Pas de nocturne mais le tenancier de l'auberge peut aller jusqu'à Avignon chercher les V.I.P ;-))

Il assure même le logement, c'est pour dire ! Je dois reconnaitre néanmoins que Tarascon est bien loin... Et que ce salon du livre n'en est qu'à ses balbutiements.

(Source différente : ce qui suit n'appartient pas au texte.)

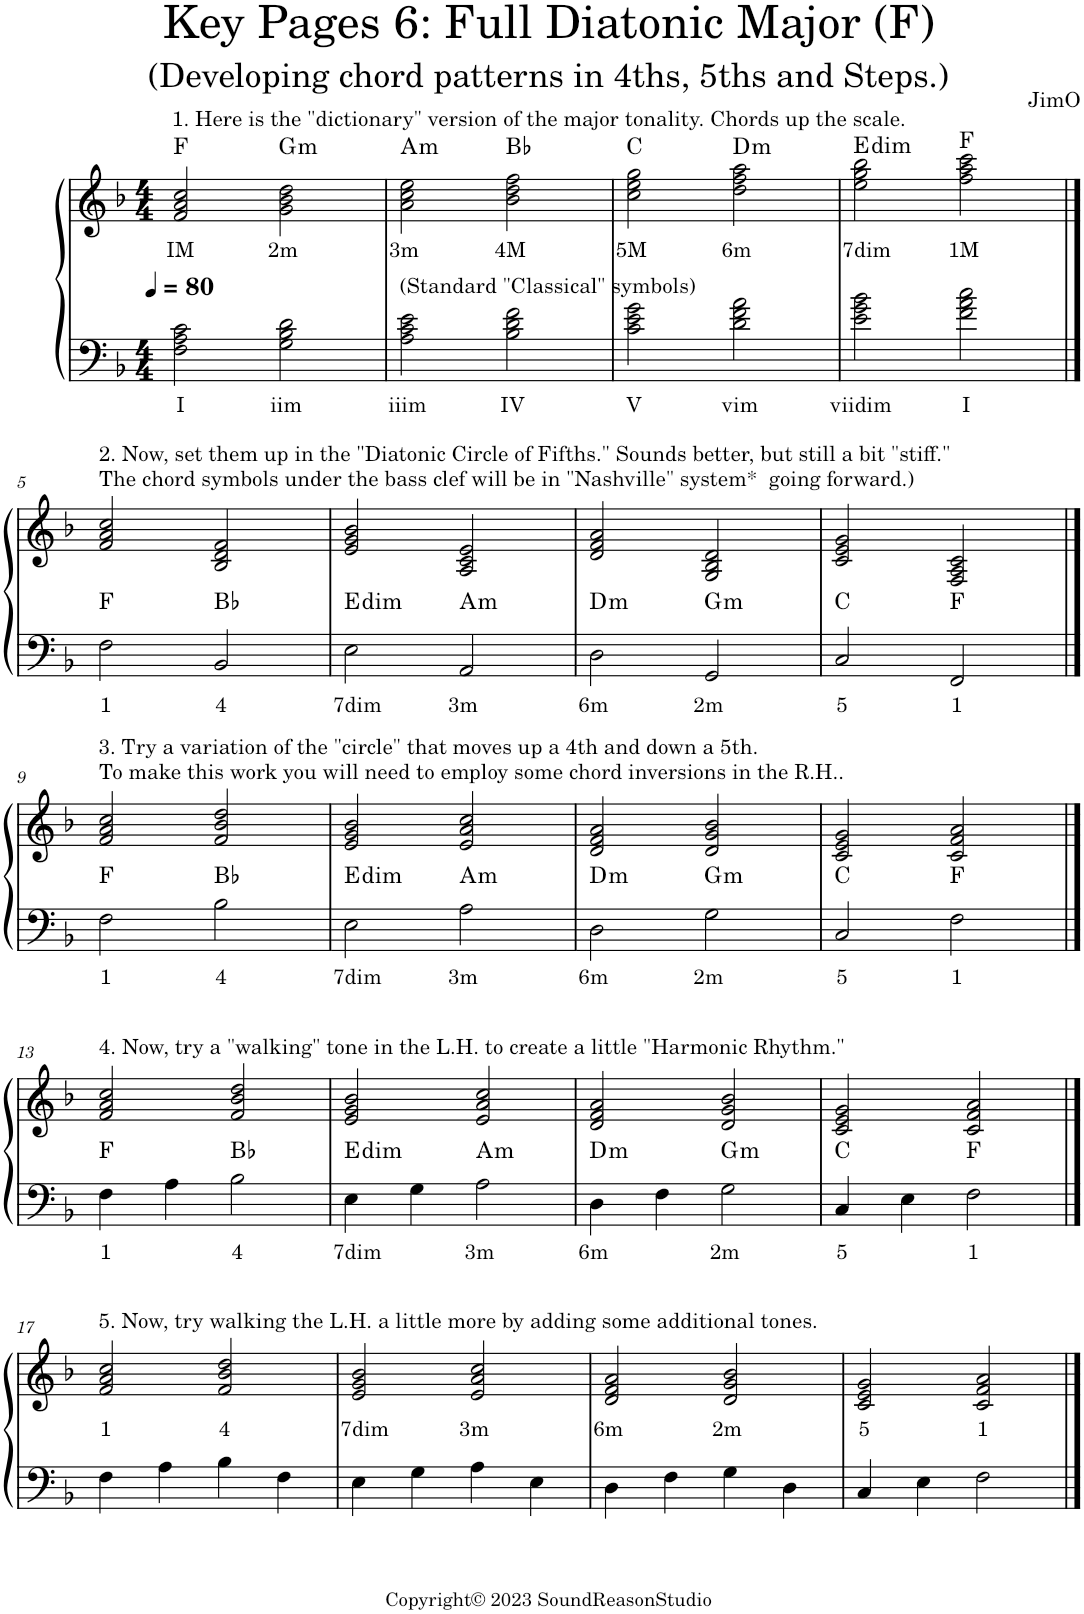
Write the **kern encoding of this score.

**kern	**text	**kern	**text	**harte
*part1	*part1	*part1	*part1	*part1
*staff2	*staff2	*staff1	*staff1	*
*I"Piano	*	*	*	*
*I'Pno.	*	*	*	*
*clefF4	*	*clefG2	*	*
*k[b-]	*	*k[b-]	*	*
*M4/4	*	*M4/4	*	*
*MM80	*	*MM80	*	*
=1	=1	=1	=1	=1
!	!	!LO:TX:a:t=1. Here is the "dictionary" version of the major tonality. Chords up the scale.	!	!
!	!LO:LY:b	!	!LO:LY:b	!
2F\ 2A\ 2c\	I	2f/ 2a/ 2cc/	IM	F:maj
!	!LO:LY:b	!	!LO:LY:b	!LO:H:kt=m
2G\ 2B-\ 2d\	iim	2g\ 2b-\ 2dd\	2m	G:min
=2	=2	=2	=2	=2
!LO:TX:a:t=(Standard "Classical" symbols)	!	!	!	!
!	!LO:LY:b	!	!LO:LY:b	!LO:H:kt=m
2A\ 2c\ 2e\	iiim	2a\ 2cc\ 2ee\	3m	A:min
!	!LO:LY:b	!	!LO:LY:b	!
2B-\ 2d\ 2f\	IV	2b-\ 2dd\ 2ff\	4M	Bb:maj
=3	=3	=3	=3	=3
!	!LO:LY:b	!	!LO:LY:b	!
2c\ 2e\ 2g\	V	2cc\ 2ee\ 2gg\	5M	C:maj
!	!LO:LY:b	!	!LO:LY:b	!LO:H:kt=m
2d\ 2f\ 2a\	vim	2dd\ 2ff\ 2aa\	6m	D:min
=4	=4	=4	=4	=4
!	!LO:LY:b	!	!LO:LY:b	!LO:H:kt=dim
2e\ 2g\ 2b-\	viidim	2ee\ 2gg\ 2bb-\	7dim	E:dim
!	!LO:LY:b	!	!LO:LY:b	!
2f\ 2a\ 2cc\	I	2ff\ 2aa\ 2ccc\	1M	F:maj
!!LO:LB:g=z
==5	==5	==5	==5	==5
!	!	!LO:TX:a:t=2. Now, set them up in the "Diatonic Circle of Fifths." Sounds better, but still a bit "stiff."	!	!
!	!	!LO:TX:a:t=The chord symbols under the bass clef will be in "Nashville" system*  going forward.)	!	!
!	!LO:LY:b	!	!	!
2F\	1	2f/ 2a/ 2cc/	.	F:maj
!	!LO:LY:b	!	!	!
2BB-/	4	2B-/ 2d/ 2f/	.	Bb:maj
=6	=6	=6	=6	=6
!	!LO:LY:b	!	!	!LO:H:kt=dim
2E\	7dim	2e/ 2g/ 2b-/	.	E:dim
!	!LO:LY:b	!	!	!LO:H:kt=m
2AA/	3m	2A/ 2c/ 2e/	.	A:min
=7	=7	=7	=7	=7
!	!LO:LY:b	!	!	!LO:H:kt=m
2D\	6m	2d/ 2f/ 2a/	.	D:min
!	!LO:LY:b	!	!	!LO:H:kt=m
2GG/	2m	2G/ 2B-/ 2d/	.	G:min
=8	=8	=8	=8	=8
!	!LO:LY:b	!	!	!
2C/	5	2c/ 2e/ 2g/	.	C:maj
!	!LO:LY:b	!	!	!
2FF/	1	2F/ 2A/ 2c/	.	F:maj
!!LO:LB:g=z
==9	==9	==9	==9	==9
!	!	!LO:TX:a:t=3. Try a variation of the "circle" that moves up a 4th and down a 5th.	!	!
!	!	!LO:TX:a:t=To make this work you will need to employ some chord inversions in the R.H..	!	!
!	!LO:LY:b	!	!	!
2F\	1	2f/ 2a/ 2cc/	.	F:maj
!	!LO:LY:b	!	!	!
2B-\	4	2f/ 2b-/ 2dd/	.	Bb:maj
=10	=10	=10	=10	=10
!	!LO:LY:b	!	!	!LO:H:kt=dim
2E\	7dim	2e/ 2g/ 2b-/	.	E:dim
!	!LO:LY:b	!	!	!LO:H:kt=m
2A\	3m	2e/ 2a/ 2cc/	.	A:min
=11	=11	=11	=11	=11
!	!LO:LY:b	!	!	!LO:H:kt=m
2D\	6m	2d/ 2f/ 2a/	.	D:min
!	!LO:LY:b	!	!	!LO:H:kt=m
2G\	2m	2d/ 2g/ 2b-/	.	G:min
=12	=12	=12	=12	=12
!	!LO:LY:b	!	!	!
2C/	5	2c/ 2e/ 2g/	.	C:maj
!	!LO:LY:b	!	!	!
2F\	1	2c/ 2f/ 2a/	.	F:maj
!!LO:LB:g=z
==13	==13	==13	==13	==13
!	!	!LO:TX:a:t=4. Now, try a "walking" tone in the L.H. to create a little "Harmonic Rhythm."	!	!
!	!LO:LY:b	!	!	!
4F\	1	2f/ 2a/ 2cc/	.	F:maj
4A\	.	.	.	.
!	!LO:LY:b	!	!	!
2B-\	4	2f/ 2b-/ 2dd/	.	Bb:maj
=14	=14	=14	=14	=14
!	!LO:LY:b	!	!	!LO:H:kt=dim
4E\	7dim	2e/ 2g/ 2b-/	.	E:dim
4G\	.	.	.	.
!	!LO:LY:b	!	!	!LO:H:kt=m
2A\	3m	2e/ 2a/ 2cc/	.	A:min
=15	=15	=15	=15	=15
!	!LO:LY:b	!	!	!LO:H:kt=m
4D\	6m	2d/ 2f/ 2a/	.	D:min
4F\	.	.	.	.
!	!LO:LY:b	!	!	!LO:H:kt=m
2G\	2m	2d/ 2g/ 2b-/	.	G:min
=16	=16	=16	=16	=16
!	!LO:LY:b	!	!	!
4C/	5	2c/ 2e/ 2g/	.	C:maj
4E\	.	.	.	.
!	!LO:LY:b	!	!	!
2F\	1	2c/ 2f/ 2a/	.	F:maj
!!LO:LB:g=z
==17	==17	==17	==17	==17
!	!	!LO:TX:a:t=5. Now, try walking the L.H. a little more by adding some additional tones.	!	!
!	!	!	!LO:LY:b	!
4F\	.	2f/ 2a/ 2cc/	1	.
4A\	.	.	.	.
!	!	!	!LO:LY:b	!
4B-\	.	2f/ 2b-/ 2dd/	4	.
4F\	.	.	.	.
=18	=18	=18	=18	=18
!	!	!	!LO:LY:b	!
4E\	.	2e/ 2g/ 2b-/	7dim	.
4G\	.	.	.	.
!	!	!	!LO:LY:b	!
4A\	.	2e/ 2a/ 2cc/	3m	.
4E\	.	.	.	.
=19	=19	=19	=19	=19
!	!	!	!LO:LY:b	!
4D\	.	2d/ 2f/ 2a/	6m	.
4F\	.	.	.	.
!	!	!	!LO:LY:b	!
4G\	.	2d/ 2g/ 2b-/	2m	.
4D\	.	.	.	.
=20	=20	=20	=20	=20
!	!	!	!LO:LY:b	!
4C/	.	2c/ 2e/ 2g/	5	.
4E\	.	.	.	.
!	!	!	!LO:LY:b	!
2F\	.	2c/ 2f/ 2a/	1	.
==	==	==	==	==
*-	*-	*-	*-	*-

J'avais pensé à enlever les étiquettes moi-même sur cette série mais je me suis dit que le nouveau propriétaire pourrait en tirer quelque plaisir un peu comme à découper les pages avec son coupe-papier. Pierre

Anonyme a dit…

Je me glisse dans ce créneau matinal pour jouer la candide (aucun mal : bien que suivant l'épopée livres-anciens avec assiduité, j'avoue ne pas être initiée du tout à la chose ; je n'ai été catapultée dans ce blog que parce qu'un type que je cotoyais jadis, et qui portait une blouse blanche, avec un air sérieux et docte, mais cependant déjà une étincelle malicieuse dans l'oeil, le type, donc, a jeté sa blouse aux orties et s'est propulsé libraire déjanté... au fait, il ressemble à quoi, Pierre, sans sa blouse ??)... bref, je m'égare.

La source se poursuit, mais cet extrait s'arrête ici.